**Work to be completed**
Reproduce every line of the records below without any change, and leave the pictures out of your copy.

**Stored rows**
═══

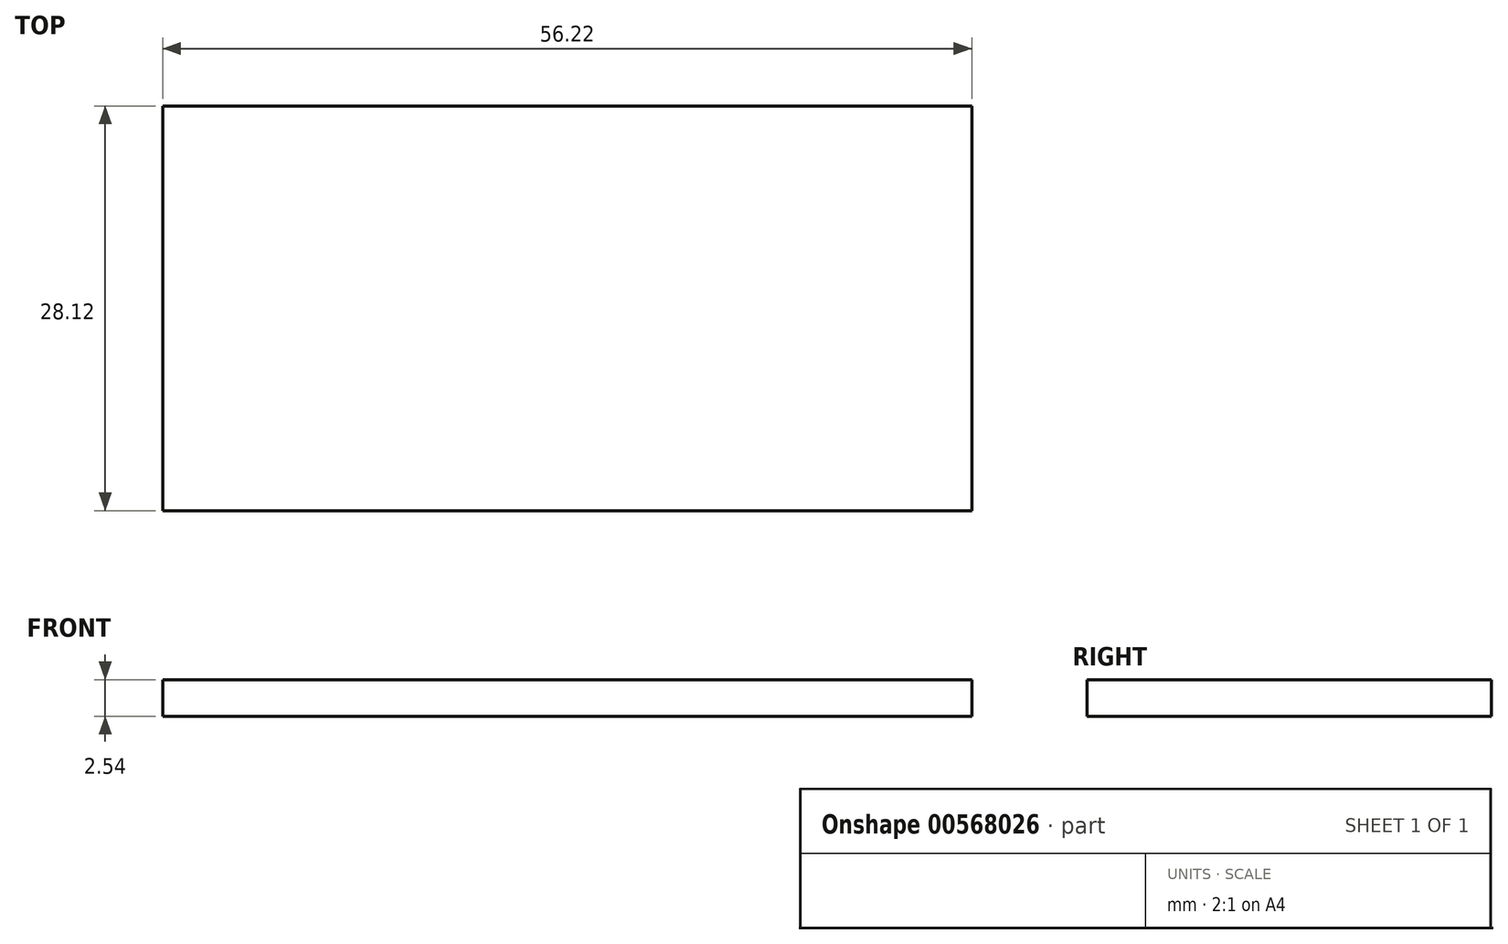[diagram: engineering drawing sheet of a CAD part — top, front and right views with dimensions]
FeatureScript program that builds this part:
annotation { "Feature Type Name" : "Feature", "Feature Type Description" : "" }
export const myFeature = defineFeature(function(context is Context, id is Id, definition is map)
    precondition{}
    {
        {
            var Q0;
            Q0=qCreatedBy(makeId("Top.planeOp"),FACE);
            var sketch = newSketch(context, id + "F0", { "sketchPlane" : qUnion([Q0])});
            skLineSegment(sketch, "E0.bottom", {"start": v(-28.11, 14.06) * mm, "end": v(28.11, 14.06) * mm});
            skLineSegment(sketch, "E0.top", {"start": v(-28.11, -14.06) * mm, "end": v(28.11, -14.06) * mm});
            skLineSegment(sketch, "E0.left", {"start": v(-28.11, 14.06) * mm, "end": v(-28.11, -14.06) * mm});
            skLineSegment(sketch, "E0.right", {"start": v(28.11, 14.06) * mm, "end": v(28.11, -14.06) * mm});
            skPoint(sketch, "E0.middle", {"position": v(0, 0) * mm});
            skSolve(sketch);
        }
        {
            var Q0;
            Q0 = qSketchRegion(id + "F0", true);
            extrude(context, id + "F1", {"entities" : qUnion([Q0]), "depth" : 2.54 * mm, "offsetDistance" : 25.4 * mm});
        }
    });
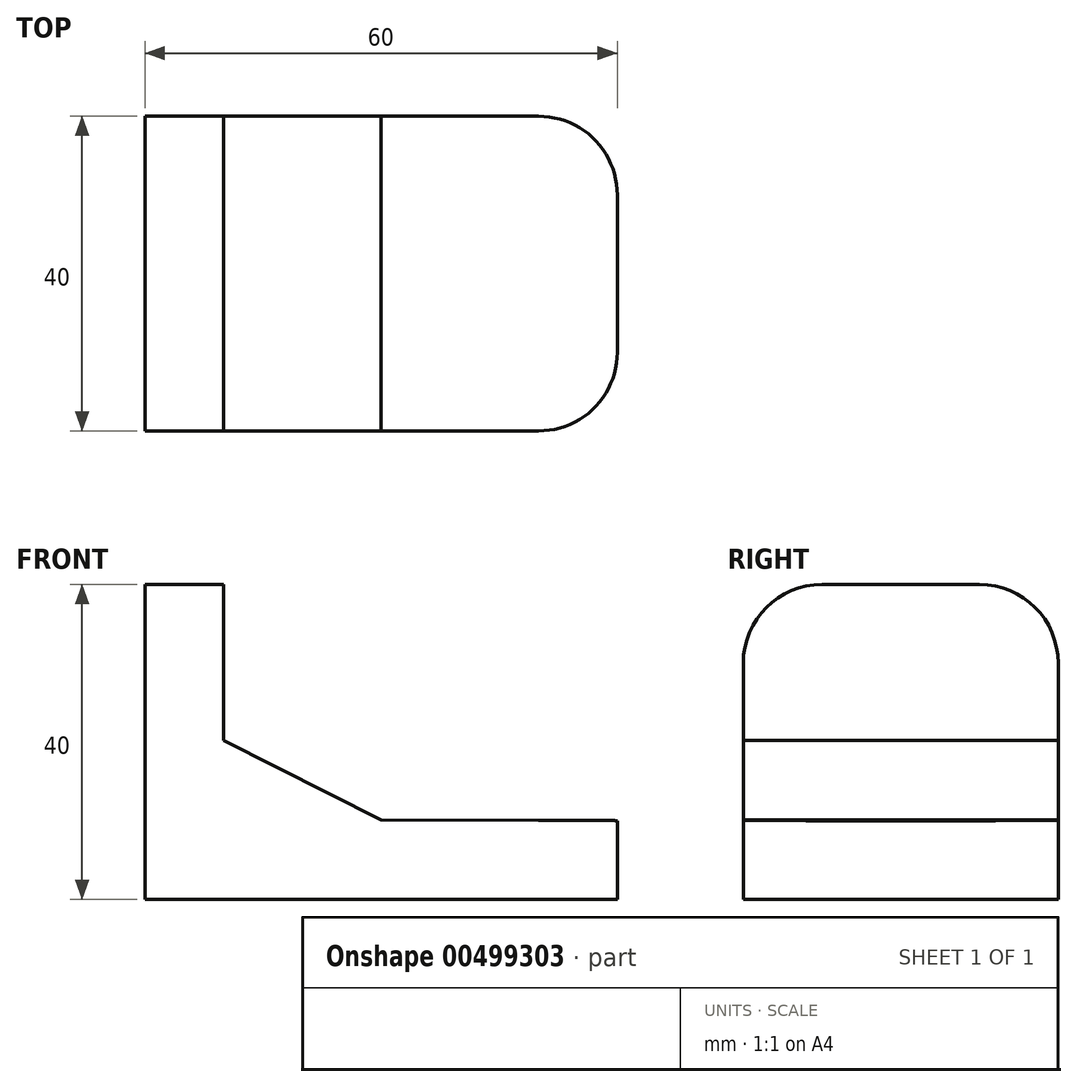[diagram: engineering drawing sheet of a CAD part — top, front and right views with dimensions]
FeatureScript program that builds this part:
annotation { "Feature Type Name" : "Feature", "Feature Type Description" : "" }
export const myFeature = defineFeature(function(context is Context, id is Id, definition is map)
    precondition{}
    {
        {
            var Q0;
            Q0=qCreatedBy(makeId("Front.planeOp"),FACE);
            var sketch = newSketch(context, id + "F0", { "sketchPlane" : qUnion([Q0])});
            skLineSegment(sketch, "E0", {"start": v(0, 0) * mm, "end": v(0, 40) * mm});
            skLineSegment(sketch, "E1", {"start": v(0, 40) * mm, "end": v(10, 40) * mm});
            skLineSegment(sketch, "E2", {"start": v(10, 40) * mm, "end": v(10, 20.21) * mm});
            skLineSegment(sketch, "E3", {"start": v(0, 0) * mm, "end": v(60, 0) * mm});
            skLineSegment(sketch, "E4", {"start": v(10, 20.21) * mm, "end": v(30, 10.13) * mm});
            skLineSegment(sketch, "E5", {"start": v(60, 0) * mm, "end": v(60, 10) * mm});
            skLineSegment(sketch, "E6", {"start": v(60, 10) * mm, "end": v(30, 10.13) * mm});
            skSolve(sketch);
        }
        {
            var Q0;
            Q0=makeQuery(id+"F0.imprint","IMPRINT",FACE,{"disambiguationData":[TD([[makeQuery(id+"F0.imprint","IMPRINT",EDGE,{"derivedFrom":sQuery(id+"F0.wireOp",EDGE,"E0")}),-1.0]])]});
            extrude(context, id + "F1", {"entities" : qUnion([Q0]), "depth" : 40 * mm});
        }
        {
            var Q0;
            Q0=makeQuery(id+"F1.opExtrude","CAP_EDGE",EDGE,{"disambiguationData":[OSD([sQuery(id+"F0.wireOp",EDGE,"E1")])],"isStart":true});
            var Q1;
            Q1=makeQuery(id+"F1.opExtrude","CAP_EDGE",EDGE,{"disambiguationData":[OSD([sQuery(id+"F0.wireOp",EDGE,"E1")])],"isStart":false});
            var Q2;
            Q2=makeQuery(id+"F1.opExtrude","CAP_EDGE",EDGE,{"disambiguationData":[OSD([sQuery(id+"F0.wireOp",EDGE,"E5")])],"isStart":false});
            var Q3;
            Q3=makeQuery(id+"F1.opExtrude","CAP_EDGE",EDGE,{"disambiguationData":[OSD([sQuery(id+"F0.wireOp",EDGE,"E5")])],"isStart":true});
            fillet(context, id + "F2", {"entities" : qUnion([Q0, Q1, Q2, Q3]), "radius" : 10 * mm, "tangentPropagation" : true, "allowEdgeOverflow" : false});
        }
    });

═══

**Solved exercise**
[diagram: engineering drawing sheet of a CAD part — top, front and right views with dimensions]
FeatureScript program that builds this part:
annotation { "Feature Type Name" : "Feature", "Feature Type Description" : "" }
export const myFeature = defineFeature(function(context is Context, id is Id, definition is map)
    precondition{}
    {
        {
            var Q0;
            Q0=qCreatedBy(makeId("Top.planeOp"),FACE);
            var sketch = newSketch(context, id + "F0", { "sketchPlane" : qUnion([Q0])});
            skLineSegment(sketch, "E0.bottom", {"start": v(-28.11, 14.06) * mm, "end": v(28.11, 14.06) * mm});
            skLineSegment(sketch, "E0.top", {"start": v(-28.11, -14.06) * mm, "end": v(28.11, -14.06) * mm});
            skLineSegment(sketch, "E0.left", {"start": v(-28.11, 14.06) * mm, "end": v(-28.11, -14.06) * mm});
            skLineSegment(sketch, "E0.right", {"start": v(28.11, 14.06) * mm, "end": v(28.11, -14.06) * mm});
            skPoint(sketch, "E0.middle", {"position": v(0, 0) * mm});
            skSolve(sketch);
        }
        {
            var Q0;
            Q0 = qSketchRegion(id + "F0", true);
            extrude(context, id + "F1", {"entities" : qUnion([Q0]), "depth" : 2.54 * mm, "offsetDistance" : 25.4 * mm});
        }
    });
[diagram: engineering drawing sheet of a CAD part — top, front and right views with dimensions]
FeatureScript program that builds this part:
annotation { "Feature Type Name" : "Feature", "Feature Type Description" : "" }
export const myFeature = defineFeature(function(context is Context, id is Id, definition is map)
    precondition{}
    {
        {
            var Q0;
            Q0=qCreatedBy(makeId("Front.planeOp"),FACE);
            var sketch = newSketch(context, id + "F0", { "sketchPlane" : qUnion([Q0])});
            skLineSegment(sketch, "E0", {"start": v(0, 0) * mm, "end": v(0, 40) * mm});
            skLineSegment(sketch, "E1", {"start": v(0, 40) * mm, "end": v(10, 40) * mm});
            skLineSegment(sketch, "E2", {"start": v(10, 40) * mm, "end": v(10, 20.21) * mm});
            skLineSegment(sketch, "E3", {"start": v(0, 0) * mm, "end": v(60, 0) * mm});
            skLineSegment(sketch, "E4", {"start": v(10, 20.21) * mm, "end": v(30, 10.13) * mm});
            skLineSegment(sketch, "E5", {"start": v(60, 0) * mm, "end": v(60, 10) * mm});
            skLineSegment(sketch, "E6", {"start": v(60, 10) * mm, "end": v(30, 10.13) * mm});
            skSolve(sketch);
        }
        {
            var Q0;
            Q0=makeQuery(id+"F0.imprint","IMPRINT",FACE,{"disambiguationData":[TD([[makeQuery(id+"F0.imprint","IMPRINT",EDGE,{"derivedFrom":sQuery(id+"F0.wireOp",EDGE,"E0")}),-1.0]])]});
            extrude(context, id + "F1", {"entities" : qUnion([Q0]), "depth" : 40 * mm});
        }
        {
            var Q0;
            Q0=makeQuery(id+"F1.opExtrude","CAP_EDGE",EDGE,{"disambiguationData":[OSD([sQuery(id+"F0.wireOp",EDGE,"E1")])],"isStart":true});
            var Q1;
            Q1=makeQuery(id+"F1.opExtrude","CAP_EDGE",EDGE,{"disambiguationData":[OSD([sQuery(id+"F0.wireOp",EDGE,"E1")])],"isStart":false});
            var Q2;
            Q2=makeQuery(id+"F1.opExtrude","CAP_EDGE",EDGE,{"disambiguationData":[OSD([sQuery(id+"F0.wireOp",EDGE,"E5")])],"isStart":false});
            var Q3;
            Q3=makeQuery(id+"F1.opExtrude","CAP_EDGE",EDGE,{"disambiguationData":[OSD([sQuery(id+"F0.wireOp",EDGE,"E5")])],"isStart":true});
            fillet(context, id + "F2", {"entities" : qUnion([Q0, Q1, Q2, Q3]), "radius" : 10 * mm, "tangentPropagation" : true, "allowEdgeOverflow" : false});
        }
    });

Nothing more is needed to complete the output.